▶ Task goal
Reproduce every line of the records below, keeping each one word for word and in the same order.

▶ Data
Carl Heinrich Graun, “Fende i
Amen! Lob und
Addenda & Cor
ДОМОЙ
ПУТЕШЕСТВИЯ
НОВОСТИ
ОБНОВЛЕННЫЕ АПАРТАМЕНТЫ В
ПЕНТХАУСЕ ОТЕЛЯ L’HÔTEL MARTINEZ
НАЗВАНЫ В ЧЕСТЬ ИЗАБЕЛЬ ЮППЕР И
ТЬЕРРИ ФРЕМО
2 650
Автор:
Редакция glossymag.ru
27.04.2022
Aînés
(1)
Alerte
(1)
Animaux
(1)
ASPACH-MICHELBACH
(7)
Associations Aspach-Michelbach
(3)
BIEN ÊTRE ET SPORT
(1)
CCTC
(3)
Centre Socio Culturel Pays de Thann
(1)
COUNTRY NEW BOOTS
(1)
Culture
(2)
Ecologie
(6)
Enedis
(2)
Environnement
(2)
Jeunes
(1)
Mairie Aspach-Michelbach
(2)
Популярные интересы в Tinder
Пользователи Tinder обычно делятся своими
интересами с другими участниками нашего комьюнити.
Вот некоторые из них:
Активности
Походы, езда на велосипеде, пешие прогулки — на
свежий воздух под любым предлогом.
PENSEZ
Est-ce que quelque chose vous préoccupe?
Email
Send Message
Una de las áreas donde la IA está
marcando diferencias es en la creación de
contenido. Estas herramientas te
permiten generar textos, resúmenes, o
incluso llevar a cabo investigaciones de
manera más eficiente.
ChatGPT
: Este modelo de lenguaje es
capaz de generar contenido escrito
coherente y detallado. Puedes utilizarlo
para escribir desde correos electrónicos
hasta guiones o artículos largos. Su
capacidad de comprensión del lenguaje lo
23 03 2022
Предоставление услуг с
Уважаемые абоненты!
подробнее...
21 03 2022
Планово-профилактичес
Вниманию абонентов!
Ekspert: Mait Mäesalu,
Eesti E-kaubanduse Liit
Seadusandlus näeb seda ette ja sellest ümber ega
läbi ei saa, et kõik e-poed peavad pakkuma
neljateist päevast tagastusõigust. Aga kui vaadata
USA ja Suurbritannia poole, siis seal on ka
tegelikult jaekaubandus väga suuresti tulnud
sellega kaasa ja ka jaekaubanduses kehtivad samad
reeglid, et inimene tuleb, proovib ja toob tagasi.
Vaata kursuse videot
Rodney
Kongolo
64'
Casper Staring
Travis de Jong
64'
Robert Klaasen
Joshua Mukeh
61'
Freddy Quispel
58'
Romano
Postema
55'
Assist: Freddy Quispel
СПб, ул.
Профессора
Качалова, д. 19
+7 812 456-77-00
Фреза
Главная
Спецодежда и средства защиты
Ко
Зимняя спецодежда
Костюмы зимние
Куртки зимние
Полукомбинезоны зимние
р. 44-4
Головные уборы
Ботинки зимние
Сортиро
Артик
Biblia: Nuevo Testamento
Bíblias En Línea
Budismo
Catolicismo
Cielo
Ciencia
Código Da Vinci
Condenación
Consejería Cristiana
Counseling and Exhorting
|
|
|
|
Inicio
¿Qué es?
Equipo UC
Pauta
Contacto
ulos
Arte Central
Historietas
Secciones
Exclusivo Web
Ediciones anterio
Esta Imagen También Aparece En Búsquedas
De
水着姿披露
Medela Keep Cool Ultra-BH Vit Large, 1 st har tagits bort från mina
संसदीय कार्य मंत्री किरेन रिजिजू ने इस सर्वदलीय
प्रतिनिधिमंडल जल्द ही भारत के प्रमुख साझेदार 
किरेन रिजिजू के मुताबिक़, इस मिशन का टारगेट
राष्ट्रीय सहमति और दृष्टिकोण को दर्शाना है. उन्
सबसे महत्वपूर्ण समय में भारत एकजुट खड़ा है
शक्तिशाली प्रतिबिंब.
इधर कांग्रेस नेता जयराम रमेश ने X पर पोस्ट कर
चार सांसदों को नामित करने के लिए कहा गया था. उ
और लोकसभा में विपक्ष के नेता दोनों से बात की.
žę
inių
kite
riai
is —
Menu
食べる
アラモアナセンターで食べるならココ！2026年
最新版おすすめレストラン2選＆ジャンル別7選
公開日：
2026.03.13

▶ Solution to the problem
Carl Heinrich Graun, “Fende i
Amen! Lob und
Addenda & Cor
ДОМОЙ
ПУТЕШЕСТВИЯ
НОВОСТИ
ОБНОВЛЕННЫЕ АПАРТАМЕНТЫ В
ПЕНТХАУСЕ ОТЕЛЯ L’HÔTEL MARTINEZ
НАЗВАНЫ В ЧЕСТЬ ИЗАБЕЛЬ ЮППЕР И
ТЬЕРРИ ФРЕМО
2 650
Автор:
Редакция glossymag.ru
27.04.2022
Aînés
(1)
Alerte
(1)
Animaux
(1)
ASPACH-MICHELBACH
(7)
Associations Aspach-Michelbach
(3)
BIEN ÊTRE ET SPORT
(1)
CCTC
(3)
Centre Socio Culturel Pays de Thann
(1)
COUNTRY NEW BOOTS
(1)
Culture
(2)
Ecologie
(6)
Enedis
(2)
Environnement
(2)
Jeunes
(1)
Mairie Aspach-Michelbach
(2)
Популярные интересы в Tinder
Пользователи Tinder обычно делятся своими
интересами с другими участниками нашего комьюнити.
Вот некоторые из них:
Активности
Походы, езда на велосипеде, пешие прогулки — на
свежий воздух под любым предлогом.
PENSEZ
Est-ce que quelque chose vous préoccupe?
Email
Send Message
Una de las áreas donde la IA está
marcando diferencias es en la creación de
contenido. Estas herramientas te
permiten generar textos, resúmenes, o
incluso llevar a cabo investigaciones de
manera más eficiente.
ChatGPT
: Este modelo de lenguaje es
capaz de generar contenido escrito
coherente y detallado. Puedes utilizarlo
para escribir desde correos electrónicos
hasta guiones o artículos largos. Su
capacidad de comprensión del lenguaje lo
23 03 2022
Предоставление услуг с
Уважаемые абоненты!
подробнее...
21 03 2022
Планово-профилактичес
Вниманию абонентов!
Ekspert: Mait Mäesalu,
Eesti E-kaubanduse Liit
Seadusandlus näeb seda ette ja sellest ümber ega
läbi ei saa, et kõik e-poed peavad pakkuma
neljateist päevast tagastusõigust. Aga kui vaadata
USA ja Suurbritannia poole, siis seal on ka
tegelikult jaekaubandus väga suuresti tulnud
sellega kaasa ja ka jaekaubanduses kehtivad samad
reeglid, et inimene tuleb, proovib ja toob tagasi.
Vaata kursuse videot
Rodney
Kongolo
64'
Casper Staring
Travis de Jong
64'
Robert Klaasen
Joshua Mukeh
61'
Freddy Quispel
58'
Romano
Postema
55'
Assist: Freddy Quispel
СПб, ул.
Профессора
Качалова, д. 19
+7 812 456-77-00
Фреза
Главная
Спецодежда и средства защиты
Ко
Зимняя спецодежда
Костюмы зимние
Куртки зимние
Полукомбинезоны зимние
р. 44-4
Головные уборы
Ботинки зимние
Сортиро
Артик
Biblia: Nuevo Testamento
Bíblias En Línea
Budismo
Catolicismo
Cielo
Ciencia
Código Da Vinci
Condenación
Consejería Cristiana
Counseling and Exhorting
|
|
|
|
Inicio
¿Qué es?
Equipo UC
Pauta
Contacto
ulos
Arte Central
Historietas
Secciones
Exclusivo Web
Ediciones anterio
Esta Imagen También Aparece En Búsquedas
De
水着姿披露
Medela Keep Cool Ultra-BH Vit Large, 1 st har tagits bort från mina
संसदीय कार्य मंत्री किरेन रिजिजू ने इस सर्वदलीय
प्रतिनिधिमंडल जल्द ही भारत के प्रमुख साझेदार 
किरेन रिजिजू के मुताबिक़, इस मिशन का टारगेट
राष्ट्रीय सहमति और दृष्टिकोण को दर्शाना है. उन्
सबसे महत्वपूर्ण समय में भारत एकजुट खड़ा है
शक्तिशाली प्रतिबिंब.
इधर कांग्रेस नेता जयराम रमेश ने X पर पोस्ट कर
चार सांसदों को नामित करने के लिए कहा गया था. उ
और लोकसभा में विपक्ष के नेता दोनों से बात की.
žę
inių
kite
riai
is —
Menu
食べる
アラモアナセンターで食べるならココ！2026年
最新版おすすめレストラン2選＆ジャンル別7選
公開日：
2026.03.13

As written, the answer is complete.